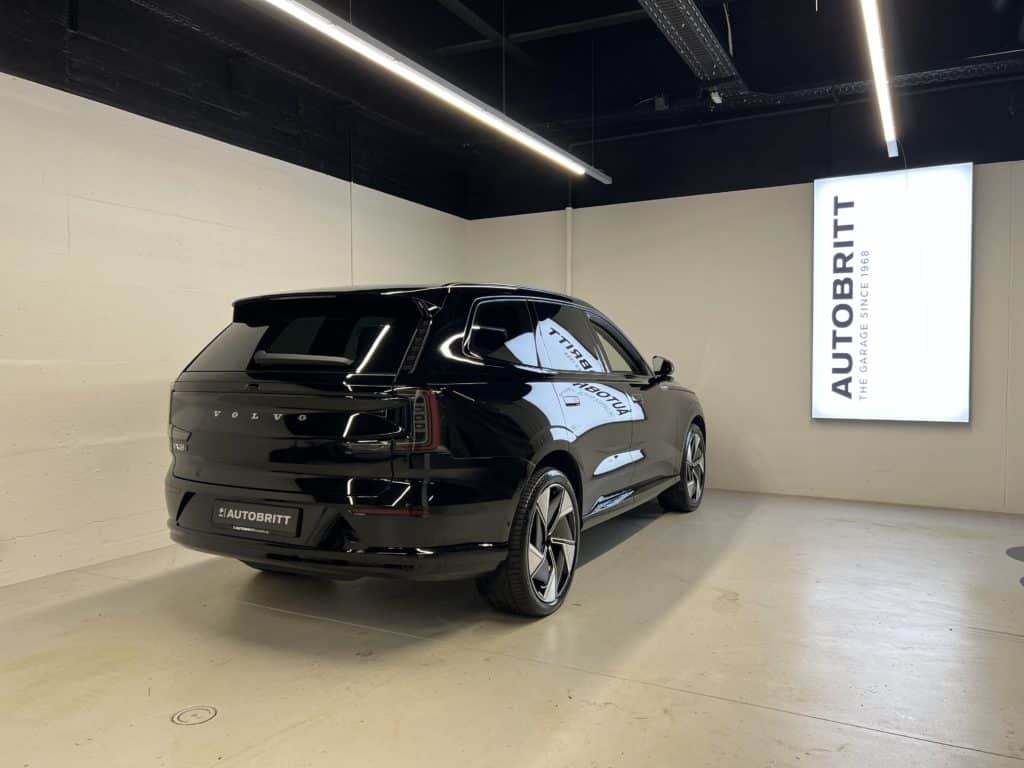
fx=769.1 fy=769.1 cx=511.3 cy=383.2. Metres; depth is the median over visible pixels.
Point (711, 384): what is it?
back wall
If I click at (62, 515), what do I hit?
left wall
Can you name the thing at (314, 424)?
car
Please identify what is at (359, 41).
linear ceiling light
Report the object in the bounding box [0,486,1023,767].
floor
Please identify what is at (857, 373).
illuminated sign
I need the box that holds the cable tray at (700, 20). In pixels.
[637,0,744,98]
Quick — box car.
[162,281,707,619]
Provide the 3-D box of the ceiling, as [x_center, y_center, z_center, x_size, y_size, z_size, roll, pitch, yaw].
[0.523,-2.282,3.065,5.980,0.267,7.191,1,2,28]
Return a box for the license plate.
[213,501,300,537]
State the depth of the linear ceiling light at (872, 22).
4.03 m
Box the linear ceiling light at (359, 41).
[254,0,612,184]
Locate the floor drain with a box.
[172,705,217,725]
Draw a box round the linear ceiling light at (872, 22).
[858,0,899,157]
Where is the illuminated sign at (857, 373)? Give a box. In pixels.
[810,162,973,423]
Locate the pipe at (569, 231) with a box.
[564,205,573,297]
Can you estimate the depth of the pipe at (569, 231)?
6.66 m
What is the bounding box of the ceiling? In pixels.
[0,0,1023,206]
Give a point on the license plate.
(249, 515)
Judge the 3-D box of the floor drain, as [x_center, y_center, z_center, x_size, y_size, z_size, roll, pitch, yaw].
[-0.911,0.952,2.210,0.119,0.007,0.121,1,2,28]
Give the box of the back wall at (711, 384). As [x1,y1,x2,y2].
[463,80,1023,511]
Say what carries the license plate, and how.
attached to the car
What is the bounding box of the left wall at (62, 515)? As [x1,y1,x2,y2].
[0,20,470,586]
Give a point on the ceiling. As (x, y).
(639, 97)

┄┄┄┄┄┄

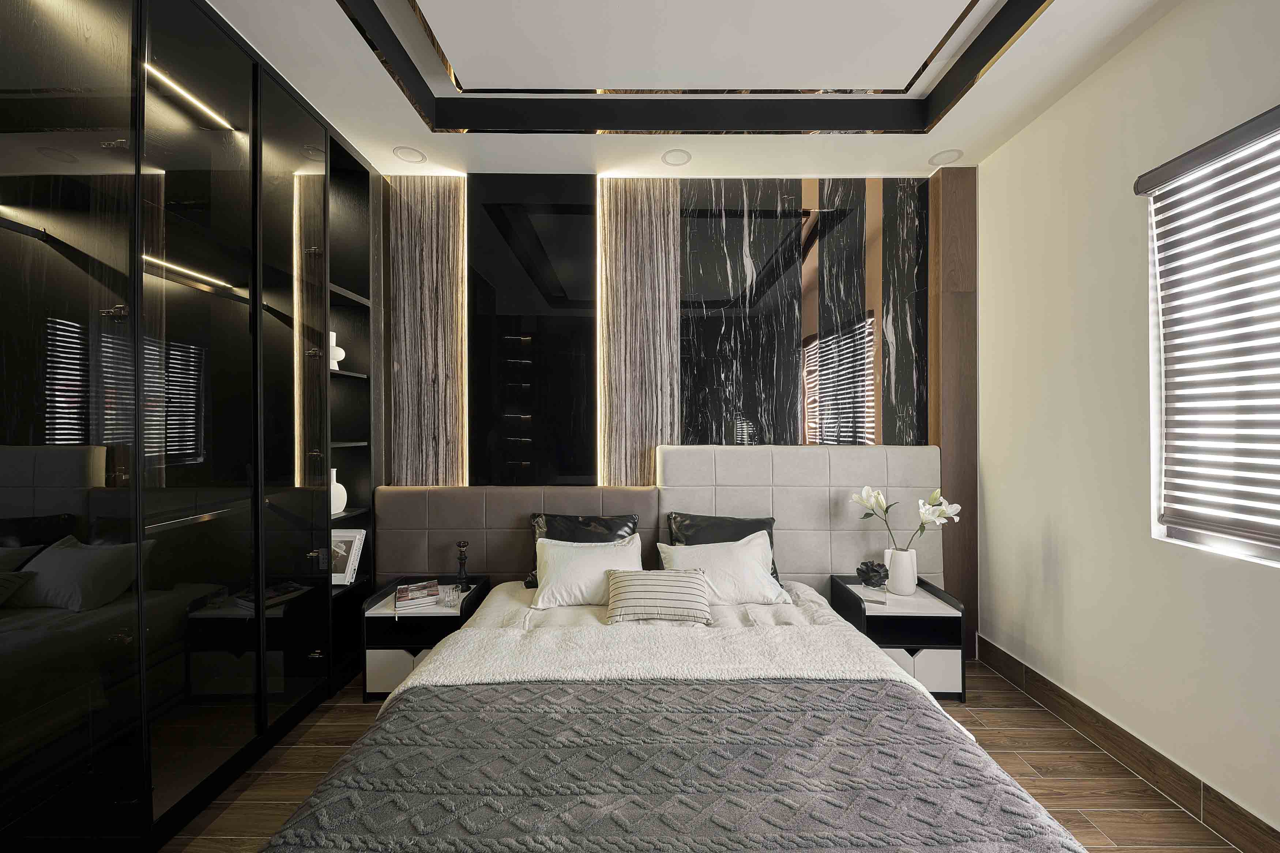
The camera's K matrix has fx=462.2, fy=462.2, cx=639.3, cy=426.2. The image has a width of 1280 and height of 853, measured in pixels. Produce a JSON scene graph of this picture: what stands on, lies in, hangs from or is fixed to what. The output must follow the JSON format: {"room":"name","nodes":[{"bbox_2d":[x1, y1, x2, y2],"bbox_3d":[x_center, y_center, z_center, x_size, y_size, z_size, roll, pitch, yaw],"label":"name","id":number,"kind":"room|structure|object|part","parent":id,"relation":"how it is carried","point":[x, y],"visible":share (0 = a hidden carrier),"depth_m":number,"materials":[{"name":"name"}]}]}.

┄┄┄┄┄┄

▶ Try it:
The word to look for is "visible"; copy out every line of the entries that holds it.

▶ Completed exercise:
fx=769.1 fy=769.1 cx=511.3 cy=383.2. Metres; depth is the median over visible pixels.
The camera's K matrix has fx=462.2, fy=462.2, cx=639.3, cy=426.2. The image has a width of 1280 and height of 853, measured in pixels. Produce a JSON scene graph of this picture: what stands on, lies in, hangs from or is fixed to what. The output must follow the JSON format: {"room":"name","nodes":[{"bbox_2d":[x1, y1, x2, y2],"bbox_3d":[x_center, y_center, z_center, x_size, y_size, z_size, roll, pitch, yaw],"label":"name","id":number,"kind":"room|structure|object|part","parent":id,"relation":"how it is carried","point":[x, y],"visible":share (0 = a hidden carrier),"depth_m":number,"materials":[{"name":"name"}]}]}.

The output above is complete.